No. 118 (essentialsaltes) wrote,
No. 118

Alaska Cruise 2016

All the photos (250)

The 86 best photos (in quasi-reverse chronological order)

We were on the Norwegian Jewel, going in and out of Seattle, with Dr. Pookie's twin and her family. Just as an aside, we found the ship experience not as nice as our previous big-ship cruises on Celebrity and the ill-fated Costa Concordia. I don't know if it was a difference between American and European-based cruises, or Norwegian vs these other lines, but particularly the food was a let-down this time. On the previous ships, there were set dining-times in the main dining room, and one would be seated with other parties. A few of the nights were formal, requiring jacket and tie, but generally dressing up to some extent was expected. If you couldn't handle this, you could always hit the buffet in your speedos. Dinners would be 5 course affairs with a sommelier - every day a different menu. On Jewel, there were no set mealtimes, and only the French restaurant and the rear dining hall required collared shirts at dinner. 3 course meals. No sommelier. The restaurants had largely the same menu each night, though a few items cycled through. There was also a lot more nickel and diming. There were 'specialty' restaurants that cost extra money -- we had a package that got us 4 visits to these -- but even then, certain menu items (lobster, etc.) had an additional surcharge. The specialty restaurants were all pretty good, but on the whole, the food was a disappointment in comparison to our other experiences. Everything else about the ship and cruise was A-Okay and much more like the others.

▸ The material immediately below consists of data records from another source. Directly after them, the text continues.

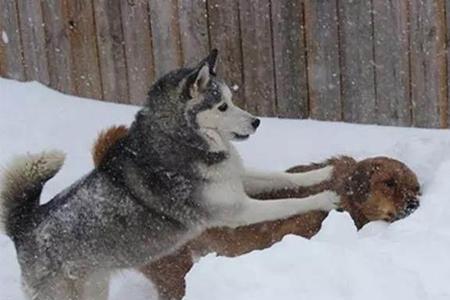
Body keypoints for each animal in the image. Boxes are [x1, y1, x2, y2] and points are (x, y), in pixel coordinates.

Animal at [0, 50, 338, 298]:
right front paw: (324, 197)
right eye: (222, 106)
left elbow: (282, 177)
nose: (256, 121)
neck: (184, 140)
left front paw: (321, 173)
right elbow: (288, 203)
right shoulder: (236, 210)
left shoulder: (235, 180)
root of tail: (23, 224)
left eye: (232, 100)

We floew up to spend a little time with Dr. Pookie's mom, who watched Dr. Pookie's sister's house and cats; had lunch near the pier, and then boarded the ship. First stop: six tiny martinis:
Martini Flight

The first day was at sea, and once we got out of the Seattle area, there was some wave action on the ocean, probably more than we ever experienced on the Mediterranean cruises. The pools were closed and sloshed impressively. It was not enough to bother any of our party, but many people complained of seasickness or at least expressed gladness that they had their Dramamine patches. Wimps.

Pool Sloshing

The first stop was Ketchikan. Much of the city, including paved roads, is built over pilings. You can also see how large the difference in tide levels is. Cute town, obviously very touristy near the port area.

Pilings show the large tide difference

We took a boat out into the Tongass rainforest, and saw many a bald eagle on the way.

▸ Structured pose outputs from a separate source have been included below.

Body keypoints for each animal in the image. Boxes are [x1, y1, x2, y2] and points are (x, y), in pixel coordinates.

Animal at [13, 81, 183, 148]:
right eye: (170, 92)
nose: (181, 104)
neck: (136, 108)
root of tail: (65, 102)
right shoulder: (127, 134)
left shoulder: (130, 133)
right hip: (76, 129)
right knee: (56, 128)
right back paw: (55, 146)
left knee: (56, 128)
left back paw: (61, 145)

The forest was lush and green and full of slugs. Back in Ketchikan, they had their 4th of July parade. I think half the town was in the parade, and the other half (and the tourists) watched.

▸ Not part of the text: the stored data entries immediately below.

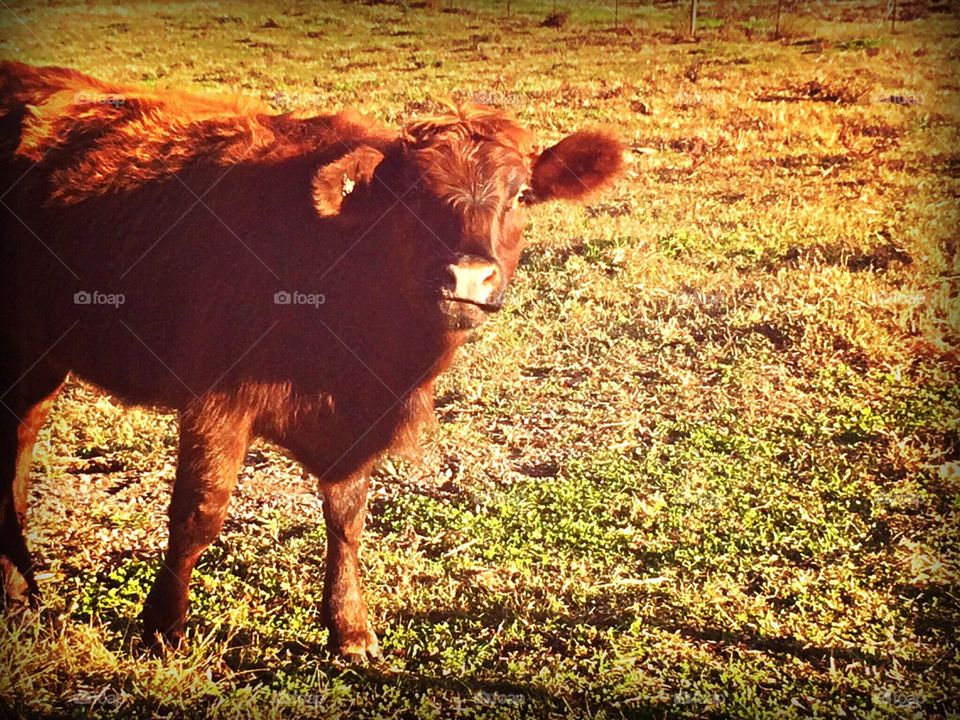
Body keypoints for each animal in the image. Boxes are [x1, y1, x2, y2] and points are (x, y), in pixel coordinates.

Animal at [0, 61, 623, 661]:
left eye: (520, 195)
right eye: (412, 196)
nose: (467, 276)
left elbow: (347, 517)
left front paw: (349, 629)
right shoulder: (217, 401)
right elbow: (199, 512)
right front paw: (163, 628)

Next stop Juneau, where we took a van ride to ride bikes on a 9 mile trail, starting from a glacial lake, where the boaters made beelines for the icebergs that calved from the glacier.

We cycled around to get more views of the glacier, and not having seen one in person before, they are much larger than I thought. For a sense of scale, play find the boat in this picture. The blue is also quite startling. The pressure on the ice squeezes out any gas bubbles, and the ice appears blue for the same reason the ocean does. Pure water preferentially absorbs the red end of the spectrum, so bluer light escapes to your eyes.

Glacier ice is blue...

The bike ride was just the right amount of exercise, and the reward of the glacier sights was great. After spending a little more time there on our own, we loaded up the vans and got our second reward: beer tasting. We tried 4 of the Alaskan Brewing Company's brews. The white was our favorite.

Back to the ship, which then navigated through a narrow fjord to get us views of another enormous glacier.

See the widdle boat?

Next stop Skagway, where one of the main attractions is the White Pass & Yukon railway, which takes you along the path of the gold-rush trail into the Yukon goldfields. Lots of great views of mountains, hills, flowers, and even some of the other trains on the track.


Skagway the town has about 700 year round residents, and there were four cruiseships disgorging a couple thousand tourists each, so... the town was touristy and crowded. There is no there there. And you have to wait to eat at their crummy diner -- so we didn't, and got grub on the ship.

Next stop, Victoria, BC, home to the Parliament building and other adorable buildings, including this one, which is for sale.

For Sale!

We strolled about the town, stopped for the galaxy's best sangria at Pluto's, and then back to the ship, and thence Seattle, and home.